WHAT IS REQUIRED - Every record below is to be restated word for word, and no picture is to be copied.

========================================

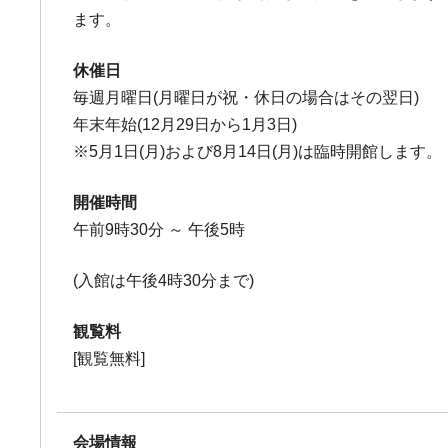
ます。
休催日
毎週月曜日(月曜日が祝・休日の場合はその翌日)
年末年始(12月29日から1月3日)
※5月1日(月)および8月14日(月)は臨時開館します。
開催時間
午前9時30分 ～ 午後5時
(入館は午後4時30分まで)
観覧料
[観覧無料]
会場情報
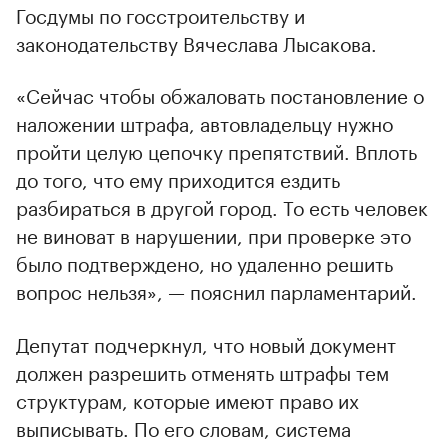
Госдумы по госстроительству и
законодательству Вячеслава Лысакова.
«Сейчас чтобы обжаловать постановление о
наложении штрафа, автовладельцу нужно
пройти целую цепочку препятствий. Вплоть
до того, что ему приходится ездить
разбираться в другой город. То есть человек
не виноват в нарушении, при проверке это
было подтверждено, но удаленно решить
вопрос нельзя», — пояснил парламентарий.
Депутат подчеркнул, что новый документ
должен разрешить отменять штрафы тем
структурам, которые имеют право их
выписывать. По его словам, система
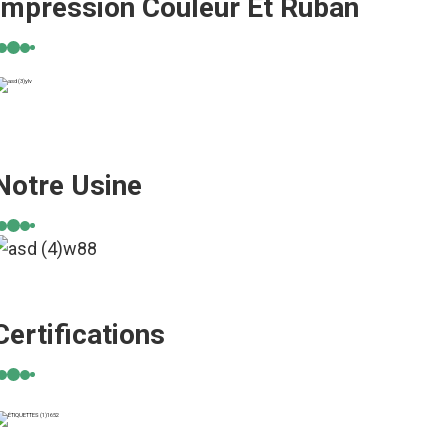
Impression Couleur Et Ruban
Notre Usine
Certifications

========================================

PROBLEM SOLUTION -
ます。
休催日
毎週月曜日(月曜日が祝・休日の場合はその翌日)
年末年始(12月29日から1月3日)
※5月1日(月)および8月14日(月)は臨時開館します。
開催時間
午前9時30分 ～ 午後5時
(入館は午後4時30分まで)
観覧料
[観覧無料]
会場情報
Госдумы по госстроительству и
законодательству Вячеслава Лысакова.
«Сейчас чтобы обжаловать постановление о
наложении штрафа, автовладельцу нужно
пройти целую цепочку препятствий. Вплоть
до того, что ему приходится ездить
разбираться в другой город. То есть человек
не виноват в нарушении, при проверке это
было подтверждено, но удаленно решить
вопрос нельзя», — пояснил парламентарий.
Депутат подчеркнул, что новый документ
должен разрешить отменять штрафы тем
структурам, которые имеют право их
выписывать. По его словам, система
Impression Couleur Et Ruban
Notre Usine
Certifications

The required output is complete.